* _Problem to solve_
From the Arctic Refuge passage below, pull out the stretch that begins at the words "The refuge, in" and stops after "their civil rights.", copying it word for word.

* _Passage shown_
————————
The refuge, in northeastern Alaska, protects nearly 20 million acres of land and water.

While this 60-year conservation history clearly matters, it’s just a blink of time for the Gwich’in people, who have lived in the area for millennia. Their traditional lands sweep across the Arctic Refuge, and they call its coastal plain “the sacred place where life begins.” It is the calving grounds for the 190,000-strong Porcupine caribou herd, which has fed generations of Gwich’in people. But more than nutrition, the caribou are embedded in the culture, as essential to the people as salmon are to Pacific Northwest tribes, or bison are to the Sioux. The Gwich’in have long argued that drilling in the refuge violates their civil rights.

Yet an even deeper time is also palpable on the refuge. I once spent 10 days on one of its wild rivers, floating from the Brooks Range to the Arctic Ocean. On the coastal plain, often called the “American Serengeti,” we saw grizzly bears grazing on tundra, groups of caribou ambling along ancient migration routes, and a small herd of woolly muskox standing beside the river, like quiet visitors from the Pleistocene. One morning, a wolf trotted through camp. And the birds we saw, including loons, sandpipers and others, represented over 200 species that disperse from the refuge late each summer to enrich beaches, backyards and wetlands on nearly every continent on Earth.
————————
* _Dataset extract_
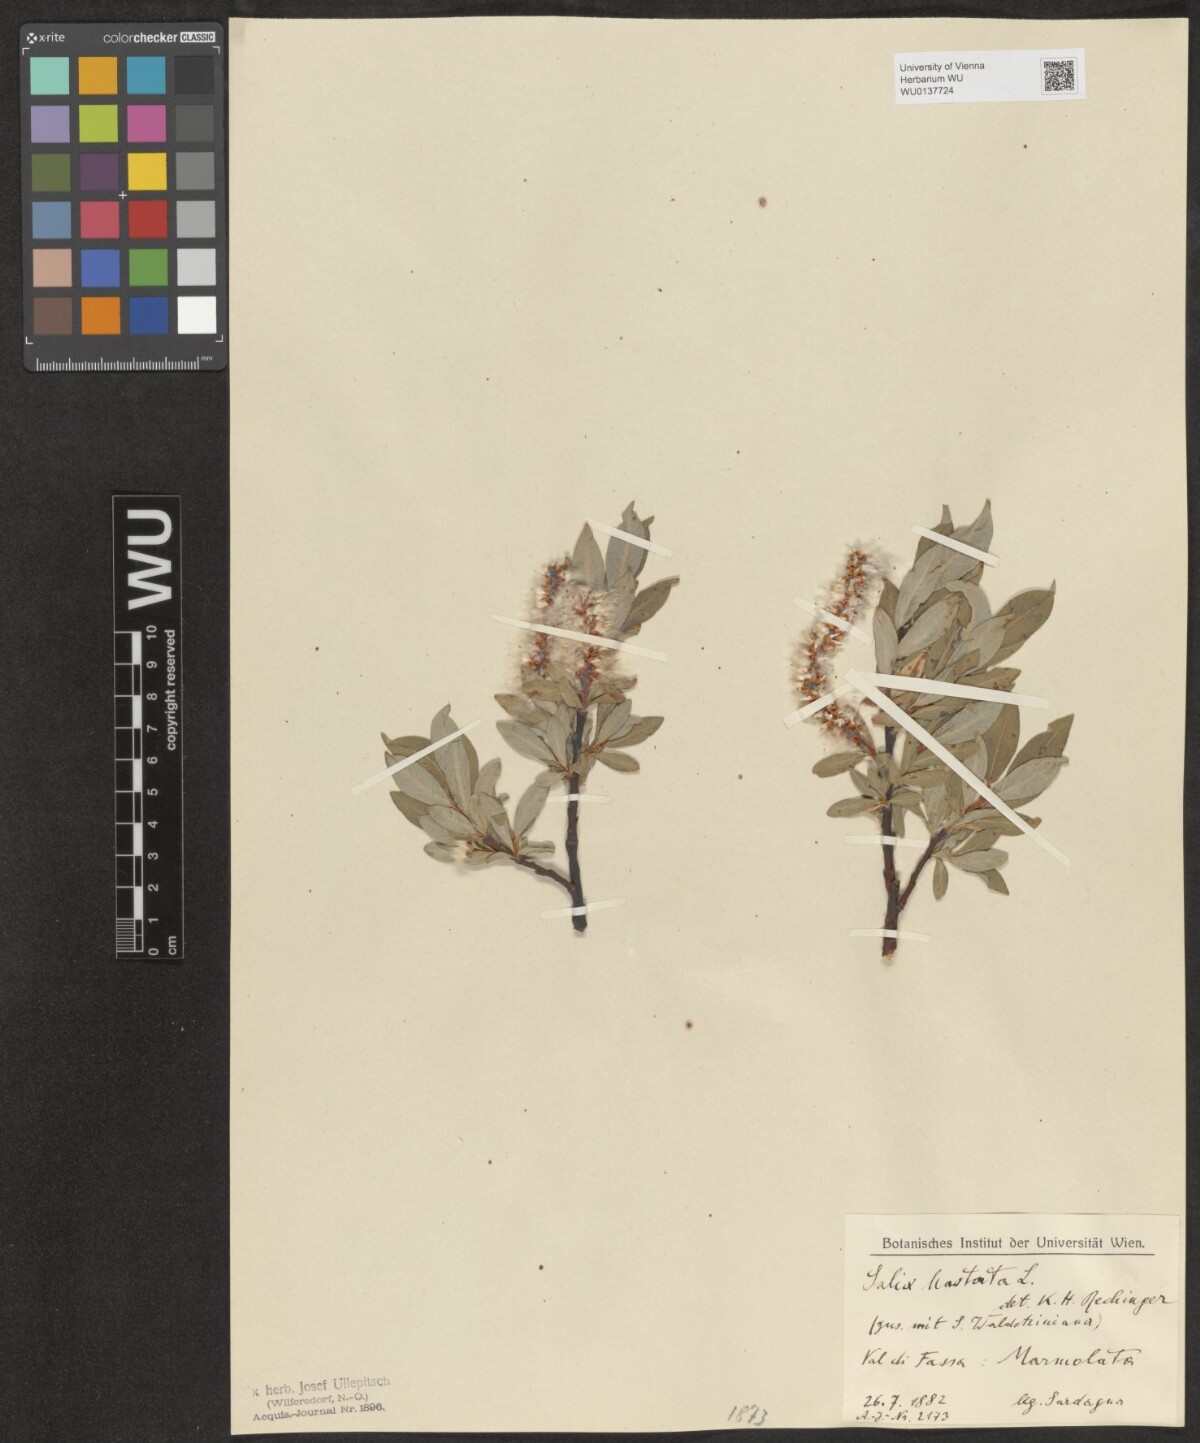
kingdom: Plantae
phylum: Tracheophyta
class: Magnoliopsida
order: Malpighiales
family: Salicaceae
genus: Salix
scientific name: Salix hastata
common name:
————————
* _Exercise answer_
The refuge, in northeastern Alaska, protects nearly 20 million acres of land and water.

While this 60-year conservation history clearly matters, it’s just a blink of time for the Gwich’in people, who have lived in the area for millennia. Their traditional lands sweep across the Arctic Refuge, and they call its coastal plain “the sacred place where life begins.” It is the calving grounds for the 190,000-strong Porcupine caribou herd, which has fed generations of Gwich’in people. But more than nutrition, the caribou are embedded in the culture, as essential to the people as salmon are to Pacific Northwest tribes, or bison are to the Sioux. The Gwich’in have long argued that drilling in the refuge violates their civil rights.